Dartmouth-Hitchcock Medical Center, Lebanon, NH, US.
Botswana-Harvard AIDS Institute Partnership, Gaborone, BW.
Ann Glob Health. 2019 Mar 4;85(1):22. doi: 10.5334/aogh.1354.
Mortality among adult general medical admissions has been reported to be high across sub-Saharan Africa, yet there is a paucity of literature on causes of general medical inpatient mortality and quality-related factors that may contribute to the high incidence of deaths.
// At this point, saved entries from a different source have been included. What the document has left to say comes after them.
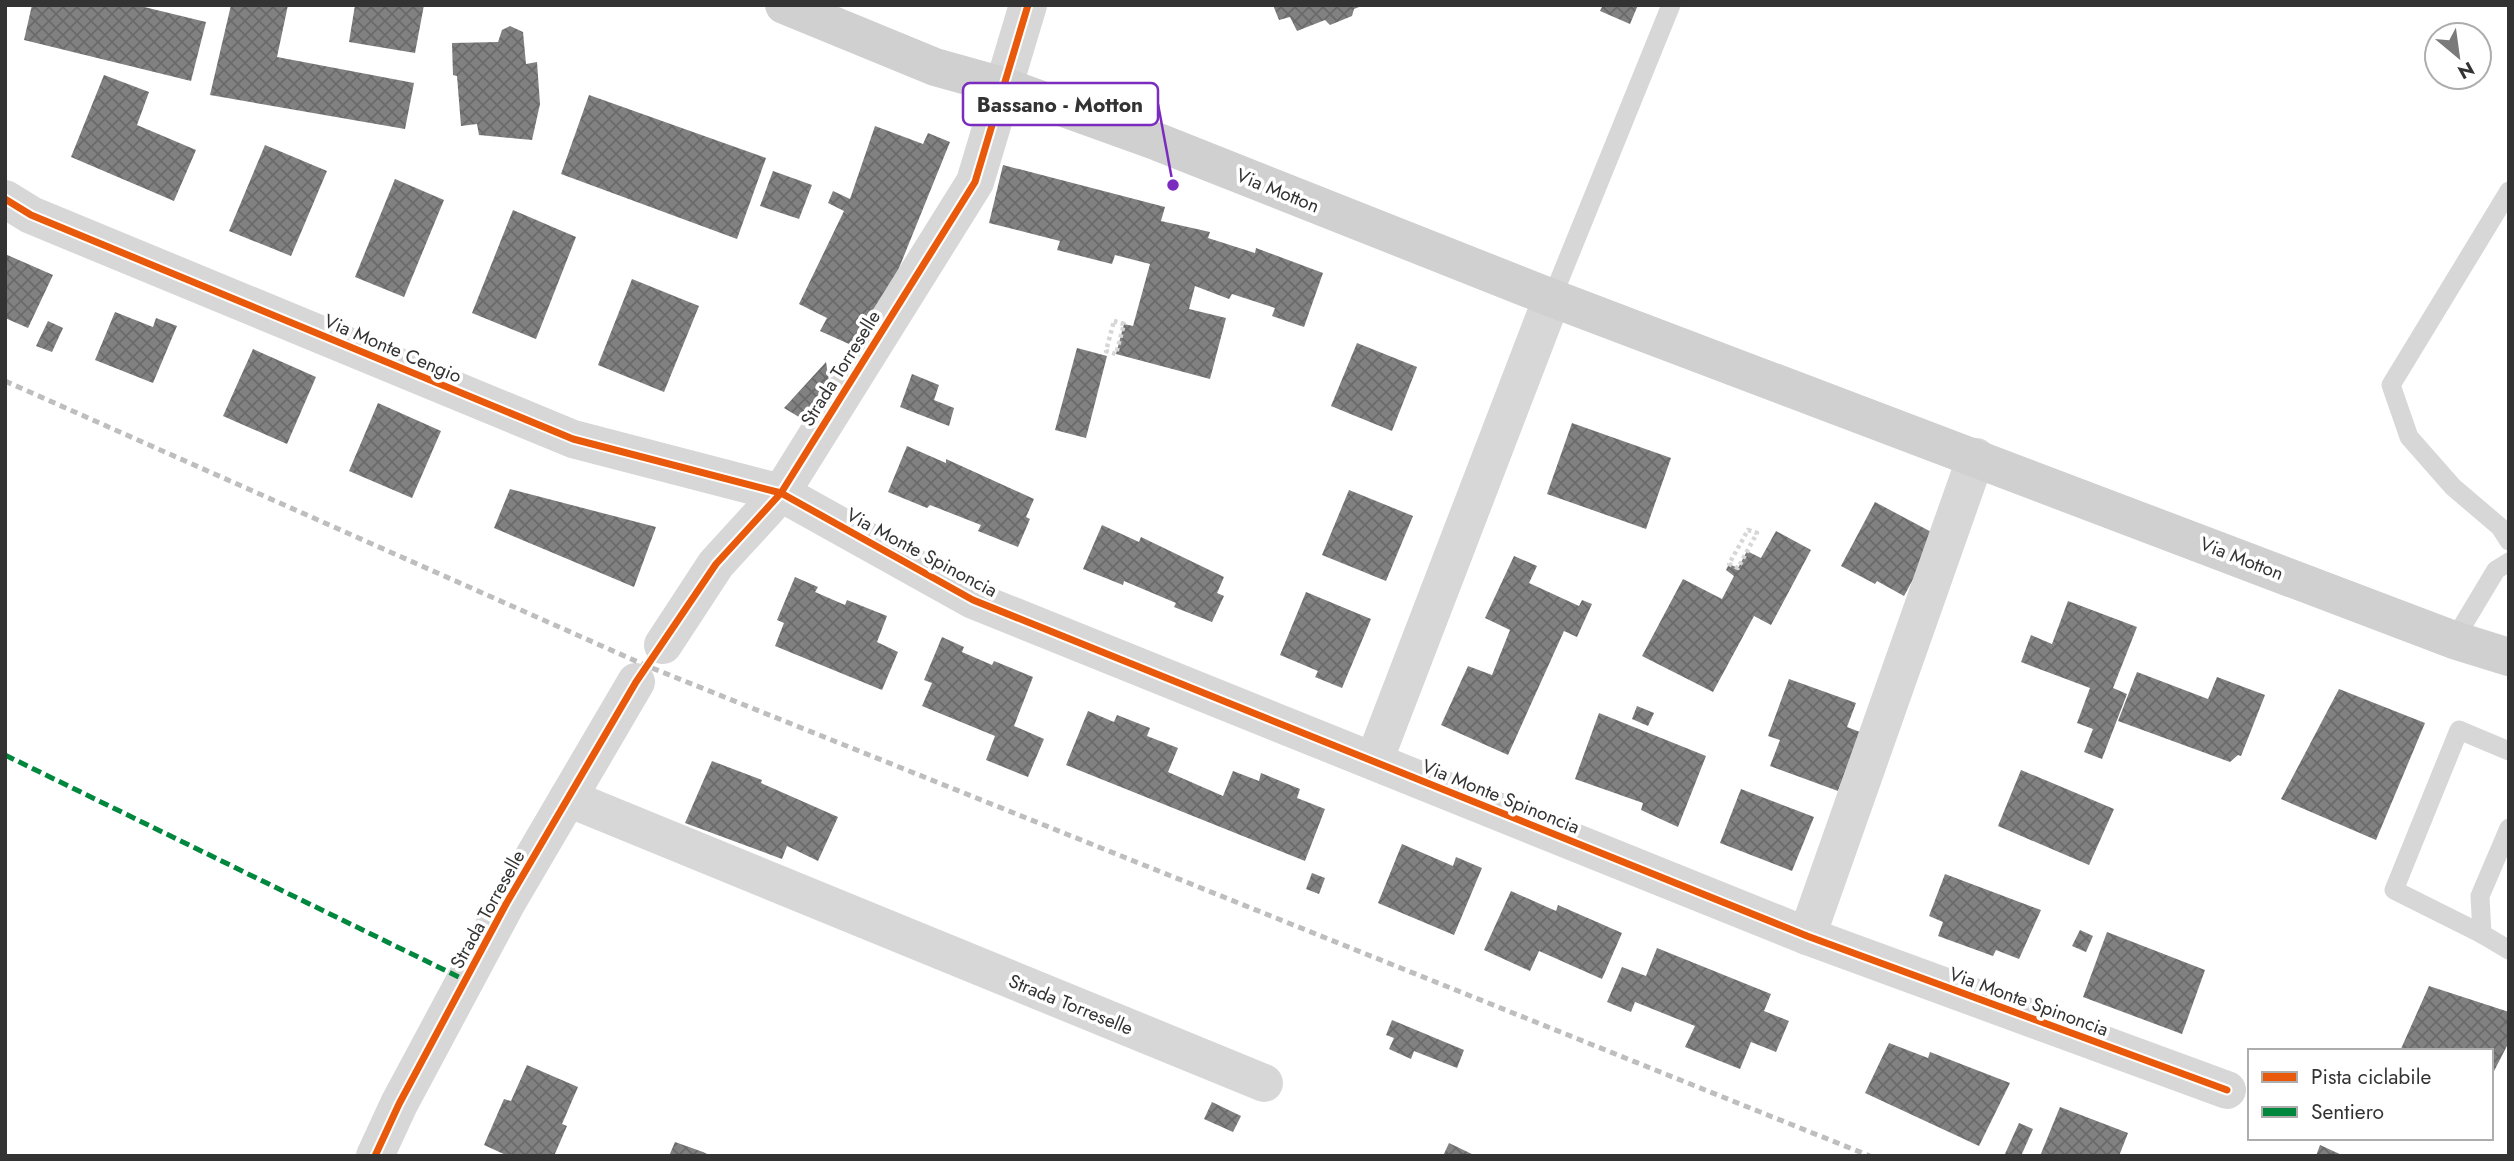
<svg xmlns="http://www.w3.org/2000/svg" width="2514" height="1161" font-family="Jost,sans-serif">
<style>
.building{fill:url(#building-cross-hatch)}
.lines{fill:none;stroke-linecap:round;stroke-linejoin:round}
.path{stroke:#d6d6d6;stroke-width:4.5;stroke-dasharray:3.5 3.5;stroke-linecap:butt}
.service{stroke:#d7d7d7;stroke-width:19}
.minor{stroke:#d7d7d7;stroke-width:38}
.secondary{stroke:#d0d0d0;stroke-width:38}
.rail{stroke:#bebebe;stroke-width:5;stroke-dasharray:7 5;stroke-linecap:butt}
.quiet{stroke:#00873e;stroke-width:5;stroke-dasharray:10 5;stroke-linecap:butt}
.cycleway-casing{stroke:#fff;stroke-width:11}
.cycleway{stroke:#e8590c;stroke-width:7}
.labels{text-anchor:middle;stroke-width:7;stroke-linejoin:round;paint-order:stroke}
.street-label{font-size:19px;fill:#333;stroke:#fff}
.leader{fill:none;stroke:#7b2cbf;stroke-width:2.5}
.callout-dot{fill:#7b2cbf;stroke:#fff;stroke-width:2.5}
.callout{fill:#fff;stroke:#7b2cbf;stroke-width:2.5}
.callout-label{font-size:21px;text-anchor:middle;font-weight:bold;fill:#333}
</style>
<defs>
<pattern id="building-cross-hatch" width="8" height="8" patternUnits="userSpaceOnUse" patternTransform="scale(1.75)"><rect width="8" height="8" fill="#818181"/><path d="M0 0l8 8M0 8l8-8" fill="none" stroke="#6a6a6a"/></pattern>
</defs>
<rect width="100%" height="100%" fill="#fff"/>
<!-- building -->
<g class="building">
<path d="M32,5H136L206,22L191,81L24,40Z"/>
<path d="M231,5H288L277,57L414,83L405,129L210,95Z"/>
<path d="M355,5H424L415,53L349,42Z"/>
<path d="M1273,5H1364L1354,9L1352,16L1330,25L1325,20L1297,31L1290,17L1279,20Z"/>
<path d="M1603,5H1638L1630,24L1600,11Z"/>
<path d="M510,26L523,32L526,64L537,62L540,104L532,140L479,135L477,124L461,126L457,76L453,75L452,43L498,42L502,30Z"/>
<path d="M104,75L149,92L137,125L196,150L174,201L71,157Z"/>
<path d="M589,95L766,158L737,239L561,174Z"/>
<path d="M875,126L923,144L928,133L950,142L897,273L858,348L820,331L827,318L799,304L844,211L828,203L833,191L850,199Z"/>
<path d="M265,145L327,171L291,256L229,231Z"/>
<path d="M1003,165L1165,207L1161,221L1210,232L1208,238L1255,253L1256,248L1323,273L1304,327L1272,316L1275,308L1232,294L1229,299L1195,286L1189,309L1226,318L1210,379L1116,354L1124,324L1133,326L1150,264L1115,255L1112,264L1057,250L1060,241L989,223Z"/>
<path d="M773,171L812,185L799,219L760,206Z"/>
<path d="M395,179L444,200L404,297L355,277Z"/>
<path d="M513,210L576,237L536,339L472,313Z"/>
<path d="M5,254L53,275L28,328L5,318Z"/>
<path d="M632,279L699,306L664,392L598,365Z"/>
<path d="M115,312L153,327L156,318L177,326L153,383L95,360Z"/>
<path d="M48,321L63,328L52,352L36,346Z"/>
<path d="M1357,343L1417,367L1392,431L1331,406Z"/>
<path d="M1077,348L1107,356L1086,438L1055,430Z"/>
<path d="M253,349L316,377L287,444L223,416Z"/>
<path d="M826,362L830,387L804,420L784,408Z"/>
<path d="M912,374L939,385L934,400L954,408L949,426L900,407Z"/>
<path d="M378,403L441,431L412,498L349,471Z"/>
<path d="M1572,423L1671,458L1646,529L1547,494Z"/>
<path d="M907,446L946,463V459L1034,499L1026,517L1030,519L1018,547L978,531L981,525L930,505L927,508L888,492Z"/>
<path d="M510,489L656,527L634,587L494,528Z"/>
<path d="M1349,490L1413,516L1386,581L1322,555Z"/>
<path d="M1875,502L1937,535L1904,596L1877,581L1875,584L1841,566Z"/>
<path d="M1102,525L1139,542L1141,537L1224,577L1217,593L1224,596L1212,622L1174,607L1176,603L1124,581L1123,585L1083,569Z"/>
<path d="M1776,531L1811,550L1771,625L1754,616L1713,692L1642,656L1683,579L1722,599L1734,576L1726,570L1729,564L1738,568L1747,551L1761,558Z"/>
<path d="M1514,556L1537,566L1529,583L1579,606L1582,600L1592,604L1577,637L1564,631L1508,755L1441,725L1468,666L1492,675L1510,630L1485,618Z"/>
<path d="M795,577L818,587L815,592L845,605L847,600L887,616L877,642L898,652L882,690L775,646L784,623L777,620Z"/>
<path d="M1306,592L1371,619L1342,688L1315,677L1318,671L1280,655Z"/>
<path d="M2068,601L2137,627L2113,688L2127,694L2102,759L2084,752L2093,729L2077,723L2090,688L2021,662L2031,635L2052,644Z"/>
<path d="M942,637L964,647L962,652L992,665L994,661L1033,677L1014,726L1044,739L1028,777L986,760L995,736L922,706L932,683L924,680Z"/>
<path d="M2137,672L2208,699L2217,677L2265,695L2241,756L2238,755L2230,762L2118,721Z"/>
<path d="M1789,679L1856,703L1847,727L1860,732L1838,791L1770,766L1780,740L1768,736Z"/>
<path d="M2339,689L2425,723L2376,840L2281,799Z"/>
<path d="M1637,706L1654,713L1648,726L1632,719Z"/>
<path d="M1088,711L1114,722L1117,715L1150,728L1147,736L1178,748L1168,772L1223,796L1233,771L1259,781L1261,773L1300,789L1297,798L1325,809L1305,861L1066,765Z"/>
<path d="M1599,713L1706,756L1678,827L1641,810L1643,803L1575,779Z"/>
<path d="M712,761L762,780L761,783L838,817L818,861L787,846L782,859L685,823Z"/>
<path d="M2021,770L2114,809L2089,865L1998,826Z"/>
<path d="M1741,789L1814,817L1792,871L1720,843Z"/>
<path d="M1402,844L1453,866L1456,857L1482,868L1454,935L1378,903Z"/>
<path d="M1312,873L1325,878L1319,894L1306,889Z"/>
<path d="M1945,874L2041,910L2019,959L1996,950L1993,956L1938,936L1943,922L1929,916Z"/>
<path d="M1511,891L1556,911L1558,905L1622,933L1602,979L1539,951L1530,971L1484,950Z"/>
<path d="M2080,930L2093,936L2086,952L2072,946Z"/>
<path d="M2107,932L2205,970L2182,1034L2083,997Z"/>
<path d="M1657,948L1771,994L1764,1011L1789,1021L1776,1052L1751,1042L1740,1069L1685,1047L1695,1026L1635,1002L1631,1012L1607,1002L1622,967L1646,976Z"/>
<path d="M2429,986L2509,1012V1042L2491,1077V1051H2400Z"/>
<path d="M1392,1020L1464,1050L1457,1068L1414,1051L1411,1059L1389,1049L1394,1038L1386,1035Z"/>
<path d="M1889,1043L1928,1058L1930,1052L2010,1083L1979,1146L1865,1093Z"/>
<path d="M527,1065L578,1087L562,1124L567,1126L554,1156H508L484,1145L504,1099L511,1101Z"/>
<path d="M1212,1102L1241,1116L1233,1132L1204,1119Z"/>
<path d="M2060,1107L2128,1133L2119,1156H2040Z"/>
<path d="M2019,1123L2033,1129L2021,1156H2004Z"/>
<path d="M675,1142L703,1152L711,1156H669Z"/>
<path d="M1449,1143L1476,1156H1443Z"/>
<path d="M2320,1145L2344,1156H2316Z"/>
</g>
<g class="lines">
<!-- path -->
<g class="path">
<path d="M1114,321L1124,324L1116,354L1106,351Z"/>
<path d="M1748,530L1757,533L1738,568L1729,564Z"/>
</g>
<!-- service -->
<g class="service">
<path d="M2509,191L2391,385L2409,437L2453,487L2500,527L2509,541"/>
<path d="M1552,298L1671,5"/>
<path d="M2454,640L2496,570L2509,562"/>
<path d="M2509,828L2480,896L2482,934L2509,950"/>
<path d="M2482,934L2394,890L2459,730L2509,751"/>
</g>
<!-- minor -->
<g class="minor">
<path d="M5,199L31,215L573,439L781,493L973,600L1807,936L2227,1090"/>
<path d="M663,645L716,564L781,493L975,182L1028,5"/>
<path d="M1374,761L1552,298"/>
<path d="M568,798L1264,1083"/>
<path d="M1807,936L1976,457"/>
<path d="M375,1156L399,1104L506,904L636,682"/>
</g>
<!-- secondary -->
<path class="secondary" d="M784,5L935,67L1003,86L1158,142L1552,298L2454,640L2509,657"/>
<!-- rail -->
<path class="rail" d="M5,381L647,666L1870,1156"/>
<!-- quiet -->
<path class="quiet" d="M5,755L465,980"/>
<!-- cycleway casing -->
<g class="cycleway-casing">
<g id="cycleway">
<path d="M5,199L31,215L573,439L781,493L973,600L1807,936L2227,1090"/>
<path d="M375,1156L399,1104L506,904L636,682L716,564L781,493L975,182L1028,5"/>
</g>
</g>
<!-- cycleway -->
<use href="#cycleway" class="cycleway"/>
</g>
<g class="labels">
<!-- street labels -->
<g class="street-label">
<text transform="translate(1278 190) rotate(22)" y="7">Via Motton</text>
<text transform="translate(393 348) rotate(23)" y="7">Via Monte Cengio</text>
<text transform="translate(840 368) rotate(-58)" y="7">Strada Torreselle</text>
<text transform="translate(922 552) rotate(28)" y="7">Via Monte Spinoncia</text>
<text transform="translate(2242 558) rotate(21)" y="7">Via Motton</text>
<text transform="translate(1501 796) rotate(22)" y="7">Via Monte Spinoncia</text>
<text transform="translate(487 909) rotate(-61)" y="7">Strada Torreselle</text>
<text transform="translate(2029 1001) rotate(20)" y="7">Via Monte Spinoncia</text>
<text transform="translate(1071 1004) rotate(22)" y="7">Strada Torreselle</text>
</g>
</g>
<!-- callouts -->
<path class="leader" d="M1173 185L1158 104"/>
<circle class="callout-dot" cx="1173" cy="185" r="7"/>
<rect class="callout" x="963" y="83" width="195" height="42" rx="7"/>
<g class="callout-label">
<text x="1060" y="112">Bassano - Motton</text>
</g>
<!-- border -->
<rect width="2514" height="1161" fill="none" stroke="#333333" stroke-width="14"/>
<!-- legend -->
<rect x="2248" y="1049" width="245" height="91" fill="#ffffff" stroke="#adadad" stroke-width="2"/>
<rect x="2262" y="1072" width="35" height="10" fill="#e8590c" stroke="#adadad" stroke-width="2"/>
<text x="2311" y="1084" font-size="21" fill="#333333">Pista ciclabile</text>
<rect x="2262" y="1107" width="35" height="10" fill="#00873e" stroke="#adadad" stroke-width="2"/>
<text x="2311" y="1119" font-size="21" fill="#333333">Sentiero</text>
<!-- north arrow -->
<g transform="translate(2458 56) rotate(151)"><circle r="33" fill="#ffffff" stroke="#adadad" stroke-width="2"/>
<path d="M0-5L12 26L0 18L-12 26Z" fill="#7a7a7a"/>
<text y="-10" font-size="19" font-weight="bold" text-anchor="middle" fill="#333333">N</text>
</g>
</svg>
Based on a prior study at our hospital as well as our clinical experience, death early in the hospitalization is common among patients admitted to the adult medical wards.
Quantify early inpatient mortality and identify factors contributing to early in-hospital mortality of medical patients in a resource-limited hospital setting in Botswana.
Twenty-seven cases of patients who died within 48 hours of admission to the general medical wards at Scottish Livingstone Hospital in Molepolole, Botswana from December 1, 2015-April 25, 2016 were retrospectively reviewed through a modified root cause analysis.
Early in-hospital mortality was most frequently attributed to septic shock, identified in 20 (74%) of 27 cases. The most common care management problems were delay in administration of antibiotics (15, 56%), inappropriate fluid management (15, 56%), and deficient coordination of care (15, 56%). The most common contributing factors were inadequate provider knowledge and skills in 25 cases (93%), high complexity of presenting condition in 20 (74%), and inadequate communication between team members in 18 (67%).
Poor patient outcomes in low-and middle-income countries like Botswana are often attributed to resource limitations. Our findings suggest that while early in-hospital mortality in such settings is associated with severe presenting conditions like septic shock, primary contributors to lack of better outcomes may be healthcare-provider and system-factors rather than lack of diagnostic and therapeutic resources. Low-cost interventions to improve knowledge, skills and communication through a focus on provider education and process improvement may provide the key to reducing early in-hospital mortality and improving hospitalization outcomes in this setting.
在撒哈拉以南非洲,成人综合医学住院患者的死亡率一直很高,但关于综合医学住院患者死亡原因和可能导致高死亡率的质量相关因素的文献却很少。基于我们医院的一项先前研究以及我们的临床经验,在成人内科病房住院的患者中,住院早期死亡很常见。
量化住院早期死亡率,并确定博茨瓦纳资源有限的医院环境中导致内科患者住院早期死亡的因素。
通过修改后的根本原因分析,回顾性分析了 2015 年 12 月 1 日至 2016 年 4 月 25 日期间在博茨瓦纳莫莱波洛莱的苏格兰利文斯顿医院综合内科病房入院后 48 小时内死亡的 27 例患者的病例。
住院早期死亡率最常归因于败血症性休克,在 27 例病例中占 20 例(74%)。最常见的护理管理问题是抗生素给药延迟(15 例,56%)、液体管理不当(15 例,56%)和护理协调不足(15 例,56%)。最常见的促成因素是 25 例(93%)提供者知识和技能不足、20 例(74%)表现状况复杂和 18 例(67%)团队成员之间沟通不足。
博茨瓦纳等中低收入国家的患者预后不良通常归因于资源限制。我们的研究结果表明,虽然此类环境中的住院早期死亡率与败血症性休克等严重表现状况相关,但导致较差预后的主要因素可能是医疗保健提供者和系统因素,而不是缺乏诊断和治疗资源。通过关注提供者教育和流程改进来提高知识、技能和沟通的低成本干预措施可能是降低该环境中住院早期死亡率和改善住院结果的关键。